BEGIN Material to process

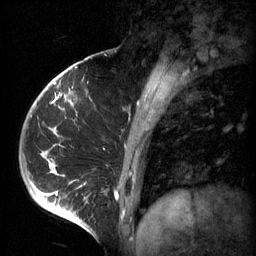
Breast MRI (dynamic contrast-enhanced), one sagittal slice; slice 19 of 60 in the series (ordered by position); 3 images stored at this slice position (order not interpretable as contrast timing); 1.5 T; TE 4.2 ms, TR 11 ms; 2 mm slice thickness; 256 × 256 image matrix, field of view 200 × 200 mm. Female patient, age 51 years.
Outlined on this slice (semi-automatic segmentation, software-assisted and operator-edited):
- analysis volume of interest (the breast-tissue region the enhancement analysis was run in; not a lesion): bounding box <48,82,161,197> (left, top, right, bottom; pixels)
- tumour enhancement mask (voxels above the 70 % enhancement threshold inside the analysis volume of interest): <48,82,159,197>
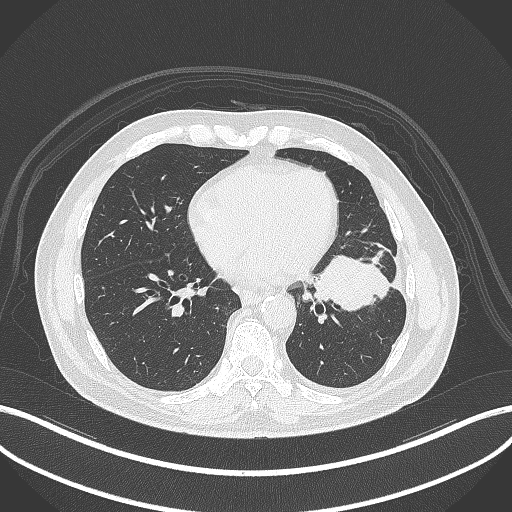
Chest CT, one axial slice. Slice 140 of 230 in the series (ordered by position). Reconstruction kernel B70f. 120 kVp. Lung window (W 1500 / L -600 HU). 1 mm slice thickness. 512 × 512 image matrix. Male patient, age 68 years. From the clinical record (not read from this slice): clinical TNM (as recorded): T2b N0 M0.
Annotated regions visible in this slice (rectangle marked by the reading radiologist):
- lung tumour (recorded histology: squamous cell carcinoma): bounding box <309,251,393,314> (left, top, right, bottom; pixels)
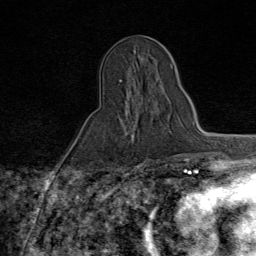
Breast MRI (dynamic contrast-enhanced), one axial slice; slice 32 of 80 in the series (ordered by position); cropped to one breast; dynamic contrast-enhanced series, time point 2 of 9 at this slice position (early post-contrast); 1.5 T; TE 1.8 ms, TR 4.3 ms; 2 mm slice thickness; 256 × 256 image matrix, field of view 180 × 180 mm. Female patient.
Structures marked on this image (semi-automatically segmented with operator editing):
- enhancing-tissue mask used for the functional tumour volume (all voxels passing the contrast-enhancement thresholds inside the analysis volume; usually the tumour): bounding box [x1, y1, x2, y2] px = [110, 80, 163, 159]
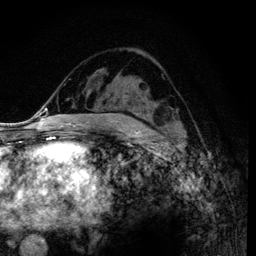
Breast MRI (dynamic contrast-enhanced), one axial slice; position 60 of 120 along the scan axis; cropped to one breast; dynamic contrast-enhanced series, time point 2 of 6 at this slice position (early post-contrast); 3 T; TE 4.2 ms, TR 7.9 ms; 256 × 256 image matrix, field of view 170 × 170 mm. Female patient.
Outlined on this slice (semi-automatic segmentation, software-assisted and operator-edited):
- enhancing-tissue mask used for the functional tumour volume (all voxels passing the contrast-enhancement thresholds inside the analysis volume; usually the tumour): bounding box [x1, y1, x2, y2] px = [120, 93, 177, 122]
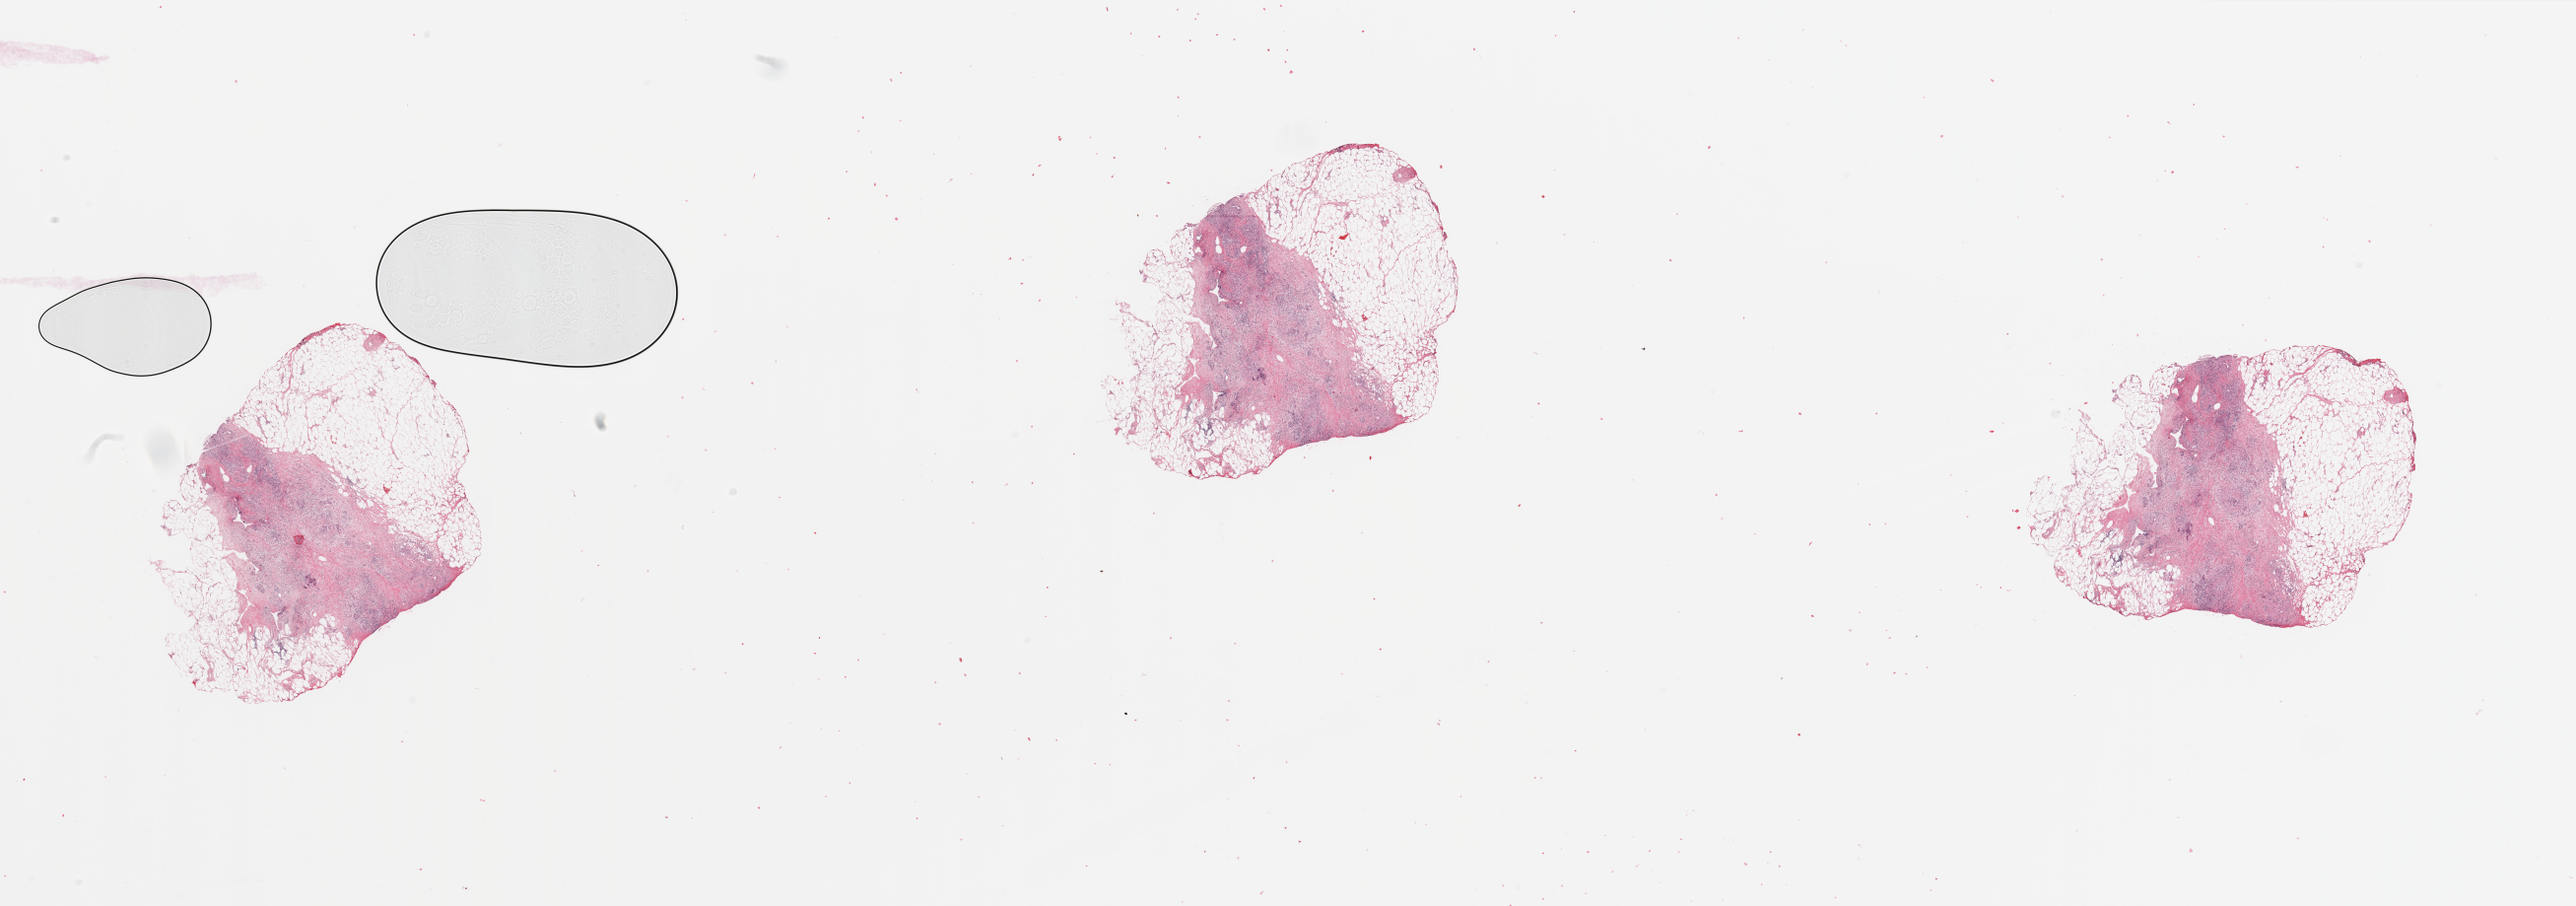
Hematoxylin and eosin (H&E) stained whole-slide image, whole scanned area (about 41.3 x 14.5 mm) shown as a low-resolution overview, tumour tissue sample, pancreas. Patient: male, age 84 years.
Patient diagnosis (cohort enrolment): ductal adenocarcinoma (pancreas). Primary tumour site (as recorded): head.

END Material to process

▶ _Directions for this task_
Without the pictures, return the records above exactly as given.

▶ _Response below_
Breast MRI (dynamic contrast-enhanced), one sagittal slice; slice 19 of 60 in the series (ordered by position); 3 images stored at this slice position (order not interpretable as contrast timing); 1.5 T; TE 4.2 ms, TR 11 ms; 2 mm slice thickness; 256 × 256 image matrix, field of view 200 × 200 mm. Female patient, age 51 years.
Outlined on this slice (semi-automatic segmentation, software-assisted and operator-edited):
- analysis volume of interest (the breast-tissue region the enhancement analysis was run in; not a lesion): bounding box <48,82,161,197> (left, top, right, bottom; pixels)
- tumour enhancement mask (voxels above the 70 % enhancement threshold inside the analysis volume of interest): <48,82,159,197>
Chest CT, one axial slice. Slice 140 of 230 in the series (ordered by position). Reconstruction kernel B70f. 120 kVp. Lung window (W 1500 / L -600 HU). 1 mm slice thickness. 512 × 512 image matrix. Male patient, age 68 years. From the clinical record (not read from this slice): clinical TNM (as recorded): T2b N0 M0.
Annotated regions visible in this slice (rectangle marked by the reading radiologist):
- lung tumour (recorded histology: squamous cell carcinoma): bounding box <309,251,393,314> (left, top, right, bottom; pixels)
Breast MRI (dynamic contrast-enhanced), one axial slice; slice 32 of 80 in the series (ordered by position); cropped to one breast; dynamic contrast-enhanced series, time point 2 of 9 at this slice position (early post-contrast); 1.5 T; TE 1.8 ms, TR 4.3 ms; 2 mm slice thickness; 256 × 256 image matrix, field of view 180 × 180 mm. Female patient.
Structures marked on this image (semi-automatically segmented with operator editing):
- enhancing-tissue mask used for the functional tumour volume (all voxels passing the contrast-enhancement thresholds inside the analysis volume; usually the tumour): bounding box [x1, y1, x2, y2] px = [110, 80, 163, 159]
Breast MRI (dynamic contrast-enhanced), one axial slice; position 60 of 120 along the scan axis; cropped to one breast; dynamic contrast-enhanced series, time point 2 of 6 at this slice position (early post-contrast); 3 T; TE 4.2 ms, TR 7.9 ms; 256 × 256 image matrix, field of view 170 × 170 mm. Female patient.
Outlined on this slice (semi-automatic segmentation, software-assisted and operator-edited):
- enhancing-tissue mask used for the functional tumour volume (all voxels passing the contrast-enhancement thresholds inside the analysis volume; usually the tumour): bounding box [x1, y1, x2, y2] px = [120, 93, 177, 122]
Hematoxylin and eosin (H&E) stained whole-slide image, whole scanned area (about 41.3 x 14.5 mm) shown as a low-resolution overview, tumour tissue sample, pancreas. Patient: male, age 84 years.
Patient diagnosis (cohort enrolment): ductal adenocarcinoma (pancreas). Primary tumour site (as recorded): head.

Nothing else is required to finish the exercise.